*Required action:*
Wherever pictures occur in the entries below, leave them out and retype the rest exactly.

*Provided material:*
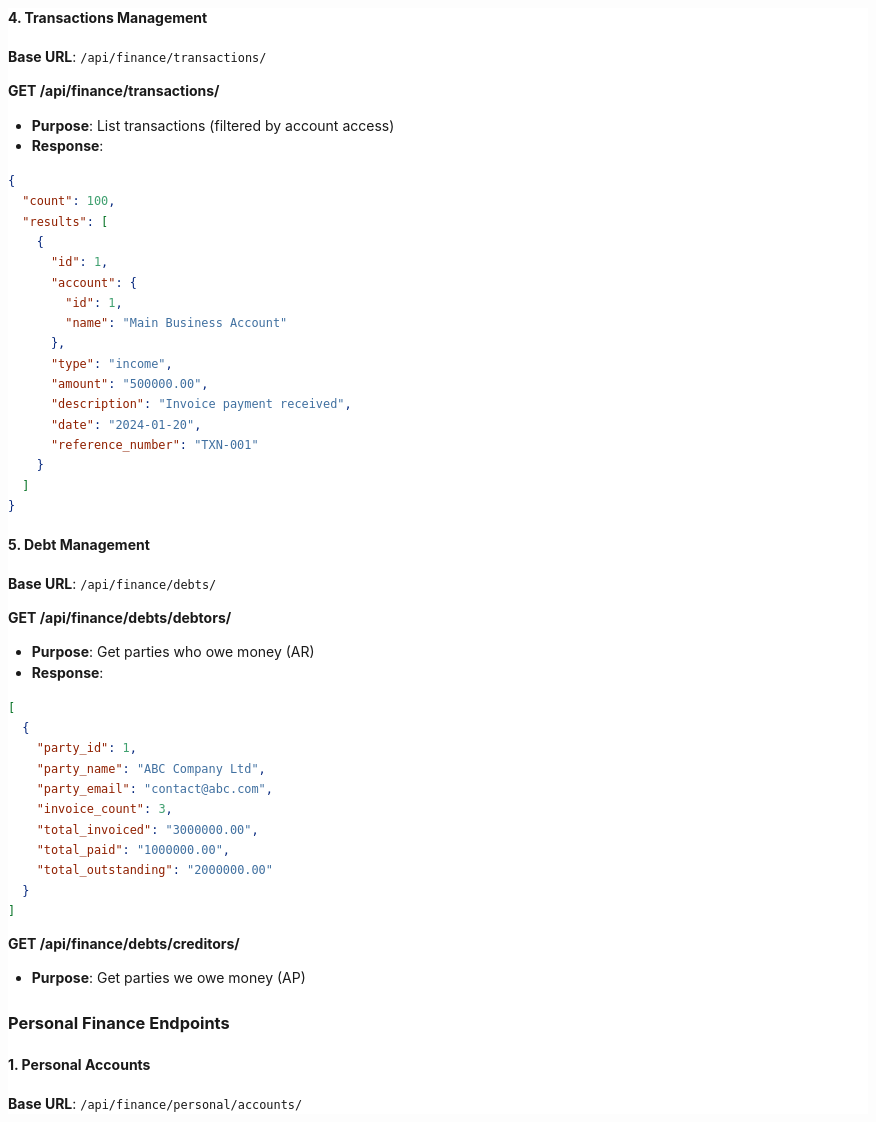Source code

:#### 4. Transactions Management
**Base URL**: `/api/finance/transactions/`

**GET /api/finance/transactions/**
- **Purpose**: List transactions (filtered by account access)
- **Response**:
```json
{
  "count": 100,
  "results": [
    {
      "id": 1,
      "account": {
        "id": 1,
        "name": "Main Business Account"
      },
      "type": "income",
      "amount": "500000.00",
      "description": "Invoice payment received",
      "date": "2024-01-20",
      "reference_number": "TXN-001"
    }
  ]
}
```

#### 5. Debt Management
**Base URL**: `/api/finance/debts/`

**GET /api/finance/debts/debtors/**
- **Purpose**: Get parties who owe money (AR)
- **Response**:
```json
[
  {
    "party_id": 1,
    "party_name": "ABC Company Ltd",
    "party_email": "contact@abc.com",
    "invoice_count": 3,
    "total_invoiced": "3000000.00",
    "total_paid": "1000000.00",
    "total_outstanding": "2000000.00"
  }
]
```

**GET /api/finance/debts/creditors/**
- **Purpose**: Get parties we owe money (AP)

### Personal Finance Endpoints

#### 1. Personal Accounts
**Base URL**: `/api/finance/personal/accounts/`
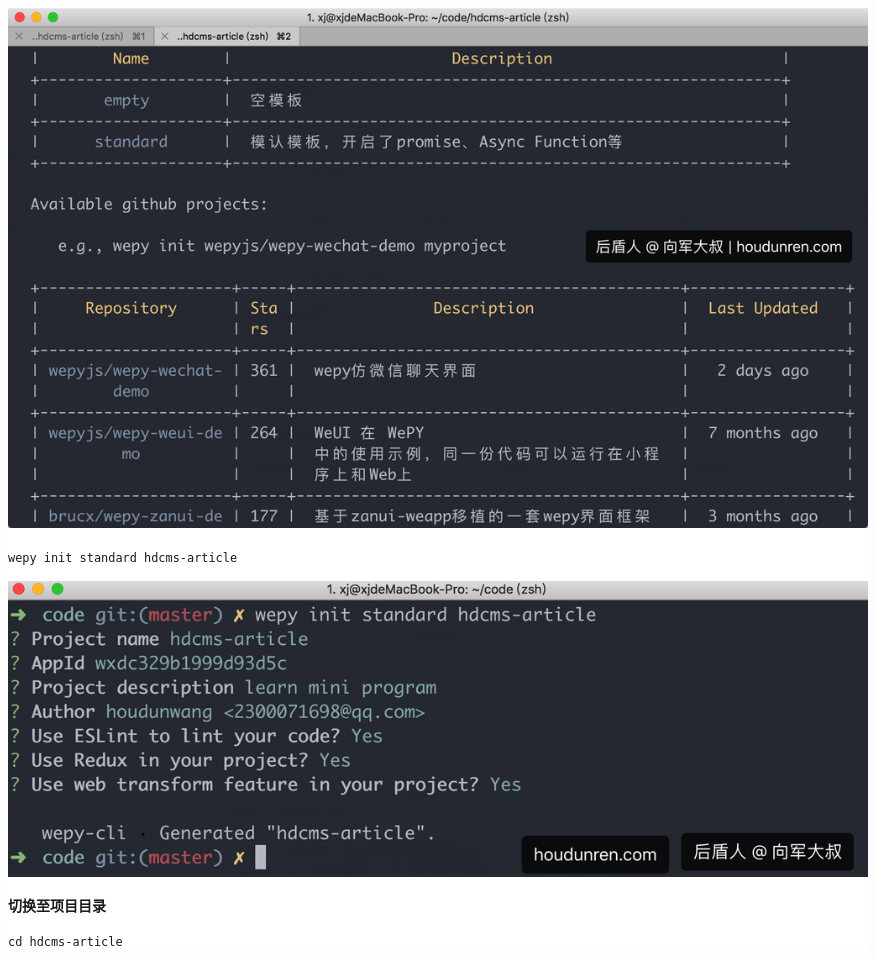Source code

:![image-20180812183140548](assets/image-20180812183140548.png)

```
wepy init standard hdcms-article
```

![image-20180811224509798](assets/image-20180811224509798.png)

**切换至项目目录**

```
cd hdcms-article
```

*Output for this task:*
Source code

:#### 4. Transactions Management
**Base URL**: `/api/finance/transactions/`

**GET /api/finance/transactions/**
- **Purpose**: List transactions (filtered by account access)
- **Response**:
```json
{
  "count": 100,
  "results": [
    {
      "id": 1,
      "account": {
        "id": 1,
        "name": "Main Business Account"
      },
      "type": "income",
      "amount": "500000.00",
      "description": "Invoice payment received",
      "date": "2024-01-20",
      "reference_number": "TXN-001"
    }
  ]
}
```

#### 5. Debt Management
**Base URL**: `/api/finance/debts/`

**GET /api/finance/debts/debtors/**
- **Purpose**: Get parties who owe money (AR)
- **Response**:
```json
[
  {
    "party_id": 1,
    "party_name": "ABC Company Ltd",
    "party_email": "contact@abc.com",
    "invoice_count": 3,
    "total_invoiced": "3000000.00",
    "total_paid": "1000000.00",
    "total_outstanding": "2000000.00"
  }
]
```

**GET /api/finance/debts/creditors/**
- **Purpose**: Get parties we owe money (AP)

### Personal Finance Endpoints

#### 1. Personal Accounts
**Base URL**: `/api/finance/personal/accounts/`
Source code

:![image-20180812183140548](assets/image-20180812183140548.png)

```
wepy init standard hdcms-article
```

![image-20180811224509798](assets/image-20180811224509798.png)

**切换至项目目录**

```
cd hdcms-article
```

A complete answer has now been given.